Editor’s Note: Hanging Out with David Ige

As a journalist, I get more chances to meet our leading politicians than the average citizen. But Hawaii is such an intimate and casual place you don’t always need special access to talk story with the powerful – or someone who might soon become the most powerful person in the state.
I first met David Ige in a typical gathering place of Hawaii politics: a school cafeteria. The evening air was still and humid as about 130 voters came to hear the candidates at Kealakehe High School, on the gentle slope above Kailua-Kona, with views out the open cafeteria doors and windows that stretched to the ocean.
The Kona-Kohala Chamber of Commerce sponsored this last debate of the campaign on July 29, one final chance for voters to assess the policies and personalities of two men as different as mauka and makai. Abercrombie was no surprise to anyone who has been awake during his four decades as an elected official: passionate, articulate, unafraid to criticize his opponent, and quick to cite facts and opinions over a vast range of issues. (He even corrected me when I clumsily named the wrong park in one of my questions.) He took every second of his allotted time and then some on just about every question. But he also looked tired. Not surprising, because it was near the end of a long day that began with a morning debate with Ige, and near the end of a long election campaign he likely knew he was losing.
The policy differences between Abercrombie and Ige were substantial, but miniscule compared to their personality and stylistic differences. I doubt anyone who knows him is surprised that Ige is an engineer. He thinks and speaks carefully, and talks about finding solutions through analysis, consultation and consensus. Only once did he slightly exceed his allotted time to answer my questions. People in the audience might have been inspired by Ige’s message, but not by the delivery. That’s OK: Politics could use more thoughtfulness and less passion.
After the debate, it was retail politics on the cafeteria floor, with both men talking with individual voters before rushing off to Kona Airport to catch the second-last plane to Oahu. I was on the same flight, and found Ige in that wonderfully open-air waiting area at Kona Airport. As befitted his low-cost campaign, it was just Ige, his eldest daughter, Lauren, and one advisor, state Rep. Gregg Takayama, hanging out near the gate where everyone who recognized Ige could have asked how he was going to solve their problems. Except, nobody seemed to notice this quiet, unassuming man.
I doubt anyone who knows him is surprised that Ige is an engineer.

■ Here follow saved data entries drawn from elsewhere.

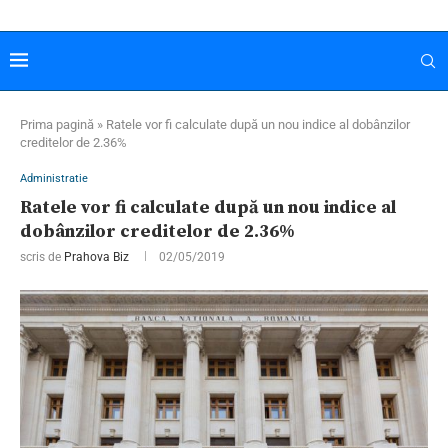
Prima pagină
»
Ratele vor fi calculate după un nou indice al dobânzilor
creditelor de 2.36%
Administratie
Ratele vor fi calculate după un nou indice al
dobânzilor creditelor de 2.36%
scris de
Prahova Biz
02/05/2019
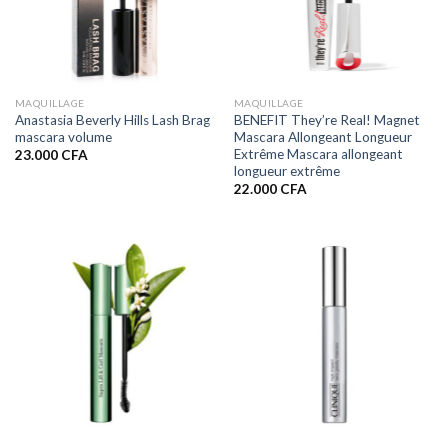
MAQUILLAGE
MAQUILLAGE
Anastasia Beverly Hills Lash Brag
BENEFIT They’re Real! Magnet
mascara volume
Mascara Allongeant Longueur
Extrême Mascara allongeant
23.000
CFA
longueur extrême
22.000
CFA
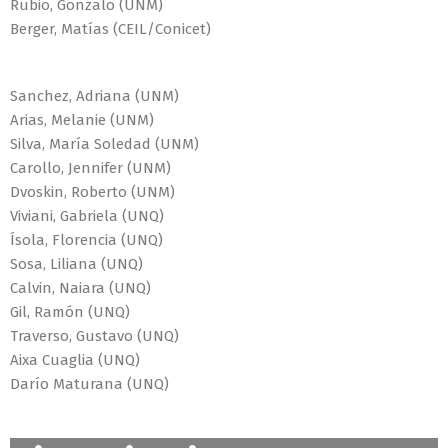
Rubio, Gonzalo (UNM)
Berger, Matías (CEIL/Conicet)
Sanchez, Adriana (UNM)
Arias, Melanie (UNM)
Silva, María Soledad (UNM)
Carollo, Jennifer (UNM)
Dvoskin, Roberto (UNM)
Viviani, Gabriela (UNQ)
Ísola, Florencia (UNQ)
Sosa, Liliana (UNQ)
Calvin, Naiara (UNQ)
Gil, Ramón (UNQ)
Traverso, Gustavo (UNQ)
Aixa Cuaglia (UNQ)
Darío Maturana (UNQ)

I didn’t take advantage of the situation journalistically – I feel politicians deserve their time off, just as I do. Instead, we joked and talked about personal things like our children and the high cost of college (all three of his children are in college now). I know it’s unfair, but I often judge parents by their children. On those grounds, Ige and his wife get an A because Lauren is smart, articulate and polite.
On the plane, in another of those small-town encounters that happen in Hawaii, I sat in economy class across the aisle from Ige and his daughter. But, following a few niceties, I left them alone. After all, it had a been a long day on the campaign trail and, if elected, Ige will be so busy for the next four years. There won’t be many moments for alone time with his daughter.